Beef and spinach lasagne
5
Points®
Total time: 1 hr 45 min • Prep: 10 min • Cook: 1 hr 30 min • Serves: 6 • Difficulty: Easy
This lasagne is a great way to up your daily veggie intake!


Ingredients
Brown onion
1 medium, finely chopped
Garlic
2 clove(s), crushed
Lean beef mince, raw
400 g
Tomato passata
700 g
Low-fat ricotta cheese
400 g
Skim milk
½ cup(s), (125ml)
Egg yolk
2 medium
Ground nutmeg
1 tsp
Cooked frozen spinach
100 g, thawed
Fresh lasagne sheets
3 individual
Extra light cheddar cheese
30 g, grated
Grated parmesan cheese
¼ cup(s), (20g)
Oil spray
2 x 3 second spray(s)
Instructions
1
Preheat oven to 180°C or 160°C fan-forced. Lightly spray a 20cm x 30cm ovenproof dish with oil.
2
Lightly spray a large saucepan and heat over medium heat. Add onion and cook, stirring, for 3 minutes or until softened. Add garlic and cook stirring for 30 seconds.
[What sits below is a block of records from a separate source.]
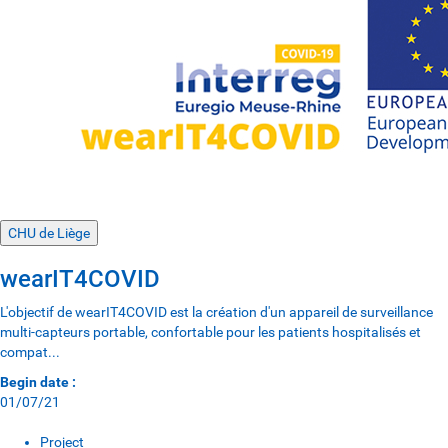
CHU de Liège
wearIT4COVID
L'objectif de wearIT4COVID est la création d'un appareil de surveillance
multi-capteurs portable, confortable pour les patients hospitalisés et
compat...
Begin date :
01/07/21
Project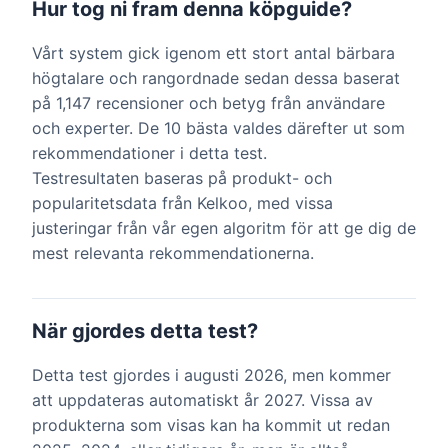
Hur tog ni fram denna köpguide?
Vårt system gick igenom ett stort antal bärbara
högtalare och rangordnade sedan dessa baserat
på 1,147 recensioner och betyg från användare
och experter. De 10 bästa valdes därefter ut som
rekommendationer i detta test.
Testresultaten baseras på produkt- och
popularitetsdata från Kelkoo, med vissa
justeringar från vår egen algoritm för att ge dig de
mest relevanta rekommendationerna.
När gjordes detta test?
Detta test gjordes i augusti 2026, men kommer
att uppdateras automatiskt år 2027. Vissa av
produkterna som visas kan ha kommit ut redan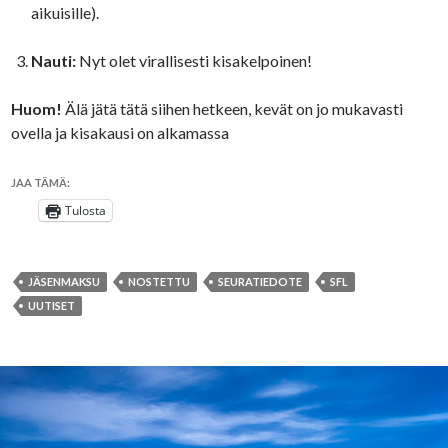
aikuisille).
Nauti:
Nyt olet virallisesti kisakelpoinen!
Huom!
Älä jätä tätä siihen hetkeen, kevät on jo mukavasti
ovella ja kisakausi on alkamassa
JAA TÄMÄ:
Tulosta
JÄSENMAKSU
NOSTETTU
SEURATIEDOTE
SFL
UUTISET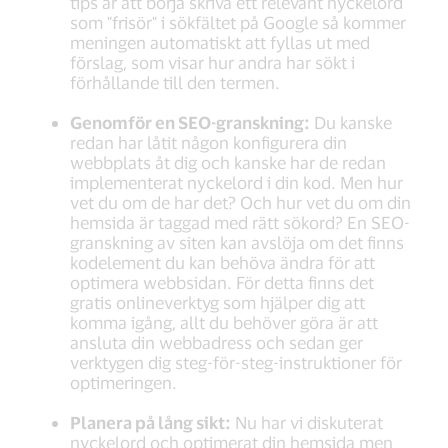
tips är att börja skriva ett relevant nyckelord
som "frisör" i sökfältet på Google så kommer
meningen automatiskt att fyllas ut med
förslag, som visar hur andra har sökt i
förhållande till den termen.
Genomför en SEO-granskning:
Du kanske
redan har låtit någon konfigurera din
webbplats åt dig och kanske har de redan
implementerat nyckelord i din kod. Men hur
vet du om de har det? Och hur vet du om din
hemsida är taggad med rätt sökord? En SEO-
granskning av siten kan avslöja om det finns
kodelement du kan behöva ändra för att
optimera webbsidan. För detta finns det
gratis onlineverktyg som hjälper dig att
komma igång, allt du behöver göra är att
ansluta din webbadress och sedan ger
verktygen dig steg-för-steg-instruktioner för
optimeringen.
Planera på lång sikt:
Nu har vi diskuterat
nyckelord och optimerat din hemsida men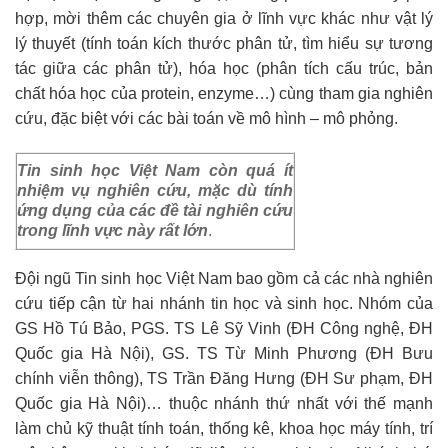
hợp, mời thêm các chuyên gia ở lĩnh vực khác như vật lý
lý thuyết (tính toán kích thước phân tử, tìm hiểu sự tương
tác giữa các phân tử), hóa học (phân tích cấu trúc, bản
chất hóa học của protein, enzyme…) cùng tham gia nghiên
cứu, đặc biệt với các bài toán về mô hình – mô phỏng.
Tin sinh học Việt Nam còn quá ít
nhiệm vụ nghiên cứu, mặc dù tính
ứng dụng của các đề tài nghiên cứu
trong lĩnh vực này rất lớn
.
Đội ngũ Tin sinh học Việt Nam bao gồm cả các nhà nghiên
cứu tiếp cận từ hai nhánh tin học và sinh học. Nhóm của
GS Hồ Tú Bảo, PGS. TS Lê Sỹ Vinh (ĐH Công nghệ, ĐH
Quốc gia Hà Nội), GS. TS Từ Minh Phương (ĐH Bưu
chính viễn thông), TS Trần Đăng Hưng (ĐH Sư phạm, ĐH
Quốc gia Hà Nội)… thuộc nhánh thứ nhất với thế mạnh
làm chủ kỹ thuật tính toán, thống kê, khoa học máy tính, trí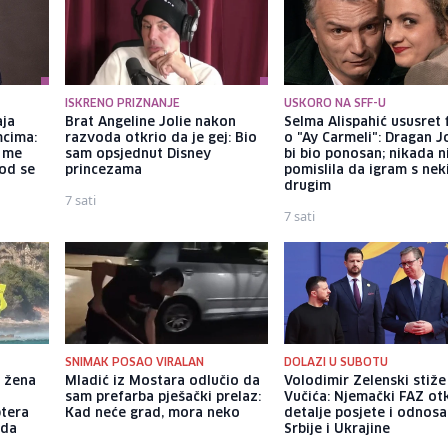
ISKRENO PRIZNANJE
USKORO NA SFF-U
aja
Brat Angeline Jolie nakon
Selma Alispahić ususret 
mcima:
razvoda otkrio da je gej: Bio
o "Ay Carmeli": Dragan J
a me
sam opsjednut Disney
bi bio ponosan; nikada 
god se
princezama
pomislila da igram s ne
drugim
7 sati
7 sati
SNIMAK POSAO VIRALAN
DOLAZI U SUBOTU
 žena
Mladić iz Mostara odlučio da
Volodimir Zelenski stiž
sam prefarba pješački prelaz:
Vučića: Njemački FAZ ot
ptera
Kad neće grad, mora neko
detalje posjete i odnosa
 da
Srbije i Ukrajine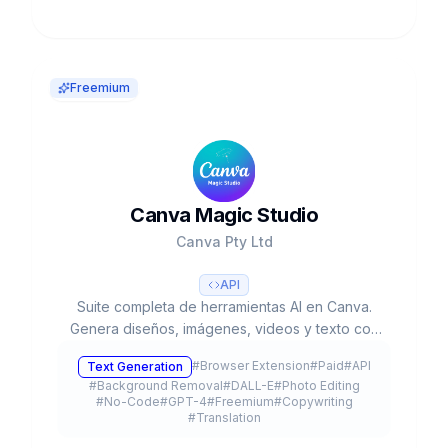
Freemium
Canva Magic Studio
Canva Pty Ltd
API
Suite completa de herramientas AI en Canva.
Genera diseños, imágenes, videos y texto con
IA. 220M usuarios, usado 16B+ veces. Valorada
#
Browser Extension
#
Paid
#
API
Text Generation
en $42B.
#
Background Removal
#
DALL-E
#
Photo Editing
#
No-Code
#
GPT-4
#
Freemium
#
Copywriting
#
Translation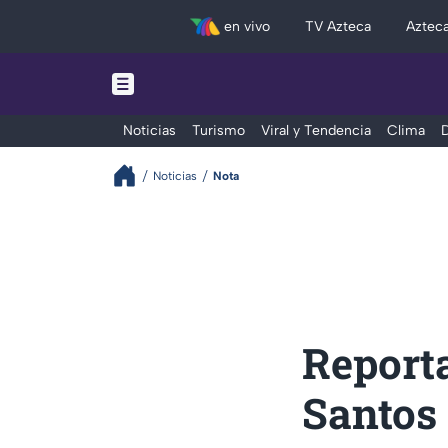
en vivo
TV Azteca
Aztec
Noticias
Turismo
Viral y Tendencia
Clima
D
Noticias
Nota
Report
Santos 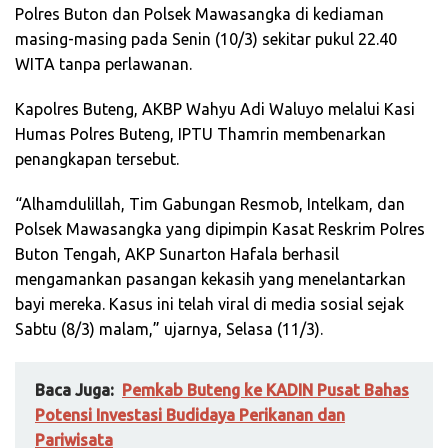
Polres Buton dan Polsek Mawasangka di kediaman
masing-masing pada Senin (10/3) sekitar pukul 22.40
WITA tanpa perlawanan.
Kapolres Buteng, AKBP Wahyu Adi Waluyo melalui Kasi
Humas Polres Buteng, IPTU Thamrin membenarkan
penangkapan tersebut.
“Alhamdulillah, Tim Gabungan Resmob, Intelkam, dan
Polsek Mawasangka yang dipimpin Kasat Reskrim Polres
Buton Tengah, AKP Sunarton Hafala berhasil
mengamankan pasangan kekasih yang menelantarkan
bayi mereka. Kasus ini telah viral di media sosial sejak
Sabtu (8/3) malam,” ujarnya, Selasa (11/3).
Baca Juga:
Pemkab Buteng ke KADIN Pusat Bahas
Potensi Investasi Budidaya Perikanan dan
Pariwisata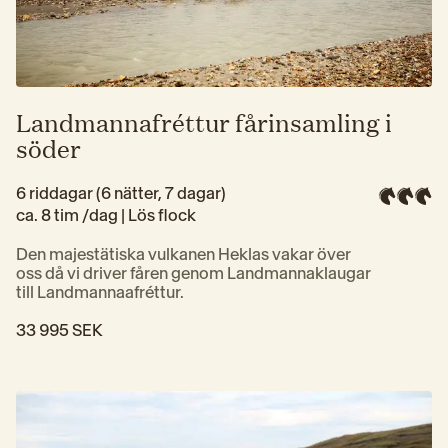
Landmannafréttur fårinsamling i
söder
6 riddagar (6 nätter, 7 dagar)
ca. 8 tim /dag | 
Lös flock
Den majestätiska vulkanen Heklas vakar över 
oss då vi driver fåren genom Landmannaklaugar 
till Landmannaafréttur.
33 995 SEK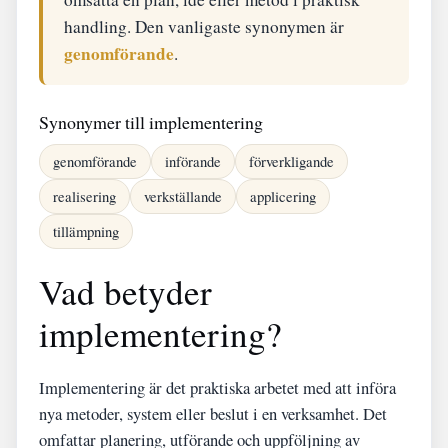
handling. Den vanligaste synonymen är
genomförande
.
Synonymer till implementering
genomförande
införande
förverkligande
realisering
verkställande
applicering
tillämpning
Vad betyder
implementering?
Implementering är det praktiska arbetet med att införa
nya metoder, system eller beslut i en verksamhet. Det
omfattar planering, utförande och uppföljning av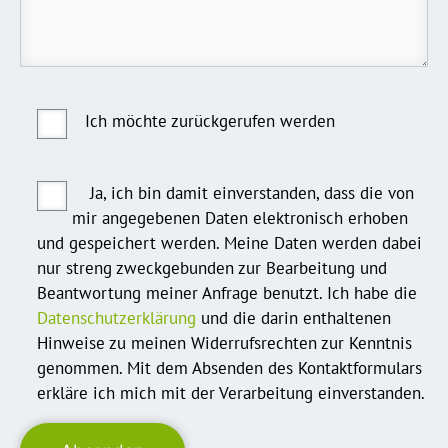
Ich möchte zurückgerufen werden
Ja, ich bin damit einverstanden, dass die von
mir angegebenen Daten elektronisch erhoben
und gespeichert werden. Meine Daten werden dabei
nur streng zweckgebunden zur Bearbeitung und
Beantwortung meiner Anfrage benutzt. Ich habe die
Datenschutzerklärung
und die darin enthaltenen
Hinweise zu meinen Widerrufsrechten zur Kenntnis
genommen. Mit dem Absenden des Kontaktformulars
erkläre ich mich mit der Verarbeitung einverstanden.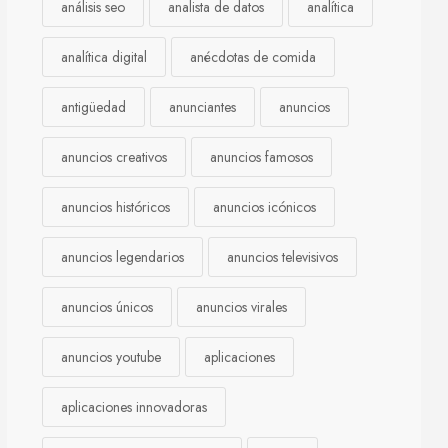
análisis seo
analista de datos
analítica
analítica digital
anécdotas de comida
antigüedad
anunciantes
anuncios
anuncios creativos
anuncios famosos
anuncios históricos
anuncios icónicos
anuncios legendarios
anuncios televisivos
anuncios únicos
anuncios virales
anuncios youtube
aplicaciones
aplicaciones innovadoras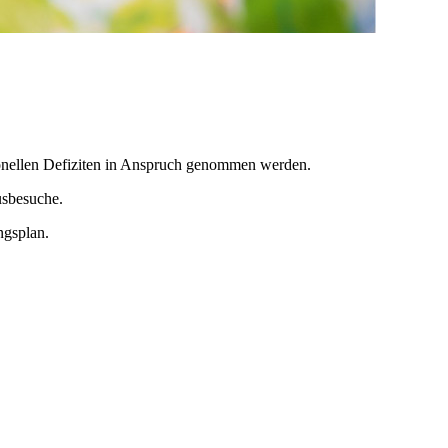
ionellen Defiziten in Anspruch genommen werden.
usbesuche.
ngsplan.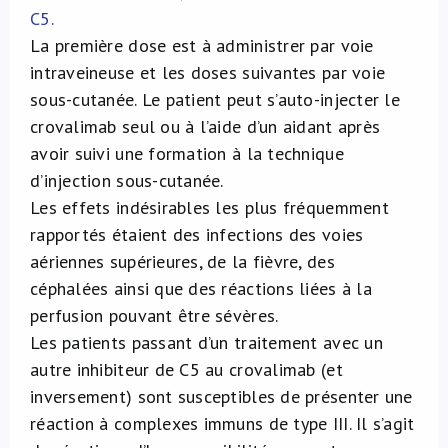
C5.
La première dose est à administrer par voie
intraveineuse et les doses suivantes par voie
sous-cutanée. Le patient peut s’auto-injecter le
crovalimab seul ou à l’aide d’un aidant après
avoir suivi une formation à la technique
d’injection sous-cutanée.
Les effets indésirables les plus fréquemment
rapportés étaient des infections des voies
aériennes supérieures, de la fièvre, des
céphalées ainsi que des réactions liées à la
perfusion pouvant être sévères.
Les patients passant d’un traitement avec un
autre inhibiteur de C5 au crovalimab (et
inversement) sont susceptibles de présenter une
réaction à complexes immuns de type III. Il s’agit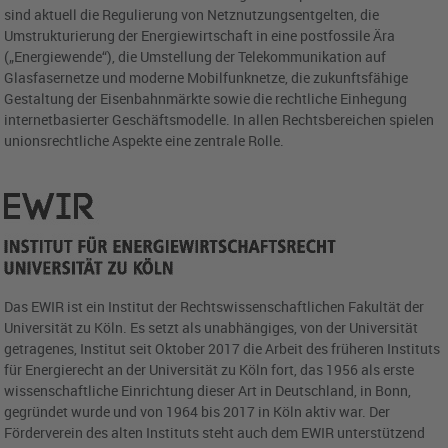
sind aktuell die Regulierung von Netznutzungsentgelten, die
Umstrukturierung der Energiewirtschaft in eine postfossile Ära
(„Energiewende“), die Umstellung der Telekommunikation auf
Glasfasernetze und moderne Mobilfunknetze, die zukunftsfähige
Gestaltung der Eisenbahnmärkte sowie die rechtliche Einhegung
internetbasierter Geschäftsmodelle. In allen Rechtsbereichen spielen
unionsrechtliche Aspekte eine zentrale Rolle.
Das EWIR ist ein Institut der Rechtswissenschaftlichen Fakultät der
Universität zu Köln. Es setzt als unabhängiges, von der Universität
getragenes, Institut seit Oktober 2017 die Arbeit des früheren Instituts
für Energierecht an der Universität zu Köln fort, das 1956 als erste
wissenschaftliche Einrichtung dieser Art in Deutschland, in Bonn,
gegründet wurde und von 1964 bis 2017 in Köln aktiv war. Der
Förderverein des alten Instituts steht auch dem EWIR unterstützend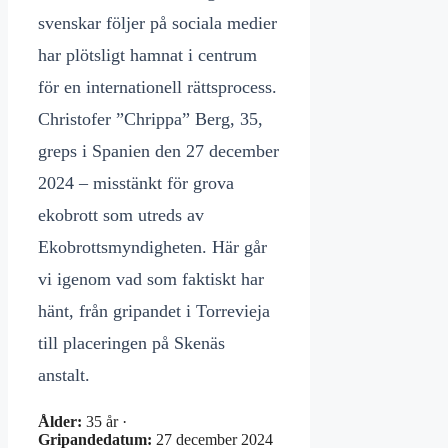
svenskar följer på sociala medier
har plötsligt hamnat i centrum
för en internationell rättsprocess.
Christofer ”Chrippa” Berg, 35,
greps i Spanien den 27 december
2024 – misstänkt för grova
ekobrott som utreds av
Ekobrottsmyndigheten. Här går
vi igenom vad som faktiskt har
hänt, från gripandet i Torrevieja
till placeringen på Skenäs
anstalt.
Ålder:
35 år ·
Gripandedatum:
27 december 2024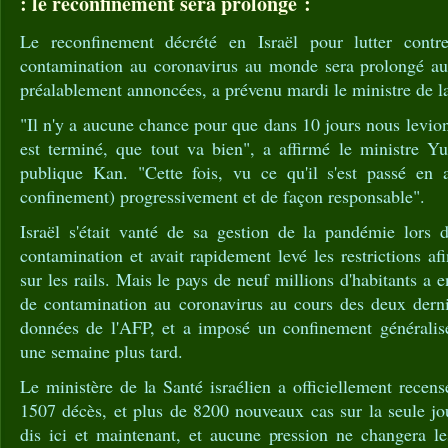
: le reconfinement sera prolongé :
Le reconfinement décrété en Israël pour lutter cont
contamination au coronavirus au monde sera prolongé au
préalablement annoncées, a prévenu mardi le ministre de l
"Il n'y a aucune chance pour que dans 10 jours nous levion
est terminé, que tout va bien", a affirmé le ministre Yu
publique Kan. "Cette fois, vu ce qu'il s'est passé en a
confinement) progressivement et de façon responsable".
Israël s'était vanté de sa gestion de la pandémie lors
contamination et avait rapidement levé les restrictions af
sur les rails. Mais le pays de neuf millions d'habitants a en
de contamination au coronavirus au cours des deux derni
données de l'AFP, et a imposé un confinement généralis
une semaine plus tard.
Le ministère de la Santé israélien a officiellement rece
1507 décès, et plus de 8200 nouveaux cas sur la seule jo
dis ici et maintenant, et aucune pression ne changera le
Add mince and cook, stirring to break up lumps, for 3–5 minutes or until browned. Add passata and bring to the boil. Reduce heat to low and simmer, covered, stirring occasionally, for 30 minutes or until sauce has thickened slightly.
3
Meanwhile, place ricotta, milk, egg yolks and nutmeg in a food processor and process until smooth. Stir in spinach until well combined.
4
Spread 1 cup of mince mixture over base of prepared dish. Top with 1 lasagne sheet. Spread 1 cup mince mixture on top, then 3/4 cup of ricotta cheese sauce. Continue layering with remaining lasagne sheets, mince sauce and cheese sauce. Sprinkle lasagne with grated cheese and parmesan. Bake for 50 minutes or until browned and cooked through. Cool for 5 minutes before serving.